Professors Gilbert Achcar (SOAS) and Hèla Yousfi (Université Paris Dauphine) will provide a critical overview of what these ten years of uprisings have meant and what pathways they see in the future, at the opening ceremony of the international congress on “The Arab Springs Ten Years Later: Social, political and economic challenges,” to be held on February 10, 2021 in an online format.

The congress, scientifically coordinated by Ignacio Álvarez-Ossorio Alvariño, Isaías Barreñada Bajo and Laura Mijares Molina, professors at the Universidad Complutense de Madrid (UCM), has been organized by Casa Árabe and the UCM through the R&D project: “Resilience of Authoritarianism: The clash between Islamisms and the intensification of sectarianism in the Middle East and North Africa” (CSO2017-86091-P), forming part of that university’s Arab and Islamic Studies Section in the Department of Linguistics, Arab and Hebrew Studies and East Asia Section and the Complutense Institute of International Studies and Casa Árabe.
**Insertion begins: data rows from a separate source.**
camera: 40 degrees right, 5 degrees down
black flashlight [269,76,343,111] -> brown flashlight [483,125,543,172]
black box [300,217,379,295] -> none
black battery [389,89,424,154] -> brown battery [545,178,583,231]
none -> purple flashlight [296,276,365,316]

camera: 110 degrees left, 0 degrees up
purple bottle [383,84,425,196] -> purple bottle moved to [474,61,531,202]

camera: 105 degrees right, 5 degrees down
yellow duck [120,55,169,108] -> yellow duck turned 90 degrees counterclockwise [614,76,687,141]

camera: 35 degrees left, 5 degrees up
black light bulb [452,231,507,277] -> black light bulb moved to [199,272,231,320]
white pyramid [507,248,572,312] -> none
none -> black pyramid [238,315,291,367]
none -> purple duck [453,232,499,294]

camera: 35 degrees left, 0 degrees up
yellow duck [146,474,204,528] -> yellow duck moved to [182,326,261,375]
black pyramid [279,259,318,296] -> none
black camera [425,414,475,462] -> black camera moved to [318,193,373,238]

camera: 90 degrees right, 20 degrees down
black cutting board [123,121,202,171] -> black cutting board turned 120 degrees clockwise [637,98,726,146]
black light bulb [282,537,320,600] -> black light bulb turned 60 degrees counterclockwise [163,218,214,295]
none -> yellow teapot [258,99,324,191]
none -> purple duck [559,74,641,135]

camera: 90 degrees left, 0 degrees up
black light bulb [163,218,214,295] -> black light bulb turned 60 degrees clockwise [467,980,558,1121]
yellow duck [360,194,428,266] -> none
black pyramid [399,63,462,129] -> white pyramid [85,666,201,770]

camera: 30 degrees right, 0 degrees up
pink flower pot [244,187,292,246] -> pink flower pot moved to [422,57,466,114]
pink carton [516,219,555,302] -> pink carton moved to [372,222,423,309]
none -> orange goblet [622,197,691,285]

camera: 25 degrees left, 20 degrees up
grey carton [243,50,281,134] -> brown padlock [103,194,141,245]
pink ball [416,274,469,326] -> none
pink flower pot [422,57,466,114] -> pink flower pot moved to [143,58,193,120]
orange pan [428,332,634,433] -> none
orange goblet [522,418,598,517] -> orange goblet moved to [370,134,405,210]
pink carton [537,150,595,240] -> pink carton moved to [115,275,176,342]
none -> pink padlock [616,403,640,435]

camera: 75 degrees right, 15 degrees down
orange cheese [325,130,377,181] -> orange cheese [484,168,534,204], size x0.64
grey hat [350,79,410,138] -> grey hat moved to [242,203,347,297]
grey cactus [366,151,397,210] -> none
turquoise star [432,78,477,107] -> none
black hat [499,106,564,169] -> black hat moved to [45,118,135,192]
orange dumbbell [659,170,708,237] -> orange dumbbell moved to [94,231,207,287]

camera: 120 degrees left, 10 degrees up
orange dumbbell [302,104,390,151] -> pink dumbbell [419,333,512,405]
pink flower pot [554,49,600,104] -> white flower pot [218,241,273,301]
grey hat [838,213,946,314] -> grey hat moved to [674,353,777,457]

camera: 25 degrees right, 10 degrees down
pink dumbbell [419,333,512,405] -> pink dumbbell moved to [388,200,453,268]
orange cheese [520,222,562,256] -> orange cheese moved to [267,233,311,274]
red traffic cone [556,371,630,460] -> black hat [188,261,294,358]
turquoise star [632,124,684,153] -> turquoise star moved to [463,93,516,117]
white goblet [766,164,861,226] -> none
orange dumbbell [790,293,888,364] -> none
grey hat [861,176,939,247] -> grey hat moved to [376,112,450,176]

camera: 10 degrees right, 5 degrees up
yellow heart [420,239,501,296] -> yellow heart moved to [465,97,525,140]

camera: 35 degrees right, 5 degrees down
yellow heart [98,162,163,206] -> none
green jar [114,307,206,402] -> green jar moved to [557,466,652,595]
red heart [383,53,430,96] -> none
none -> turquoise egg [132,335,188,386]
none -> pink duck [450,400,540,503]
Opening session of the Congress
6:00-6:15 p.m.     Opening event
Pedro Martínez-Avial, General Director of Casa Árabe
Ignacio Álvarez-Ossorio, professor of Arab and Islamic Studies at the UCM
6:15 p.m.   Opening conferences
The Arab Spring Ten Years Later
Gilbert Achcar, professor of Development Studies and International Relations, SOAS (London)
The Everyday Revolution in Arab Countries: Power of the weak
Hèla Yousfi, professor at the Université Paris-Dauphine/PSL and director of the MBA IP Tunisie Program (Paris)
Presented by: Laura Mijares, professor of Arab and Islamic Studies, UCM
Moderated by: Olivia Orozco, Casa Árabe’s Training and Economics Coordinator
7:15 p.m.    Debate
Further information about the congress


Gilbert Achcar
Gilbert Achcar grew up in Lebanon and has worked as a researcher and professor in Beirut, Paris and Berlin. Since 2007, he has been a professor of Development Studies and International Relations at SOAS, University of London. He has authored several books and articles, including: The People Want: A Radical Exploration of the Arab Uprising (Saqi Books, 2013); and Morbid Symptoms: Relapse in the Arab Uprising (Stanford University Press, 2016). In Spanish, he has had published: El choque de Barbaries; Estados peligrosos: Oriente Medio y la política exterior estadounidense (Clash of the Barbarians; Dangerous States: The Middle East and American foreign policy), with Noam Chomsky; Los árabes y el Holocausto: La guerra de narrativas árabe-israelí (The Arabs and the Holocaust: The Arab-Israeli war of narratives); Marxismo, Orientalismo, Cosmopolitismo (Marxism, Orientalism, Cosmopolitanism); and in 2021, El pueblo quiere (The People Want, published by the Universidad Veracruzana in Mexico, at press).

Hèla Yousfi
Hèla Yousfi is a professor with the Department of Management and Administration at Paris-Dauphine University (DRM). A specialist in the sociology of organizations, she has conducted extensive studies on management practices and economic institutions in Arab countries. Her work has also focused on issues related to social movements, governance, public-private partnerships and socio-economic transformations in the Arab world. She has authored: L’UGTT, une passion tunisienne, enquête sur les syndicalistes en révolution (2011-2014) (Edition Karthala/MedAli, 2015); translated into the English as Trade unions and Arab revolutions, the Tunisian case UGTT (Routledge, 2017).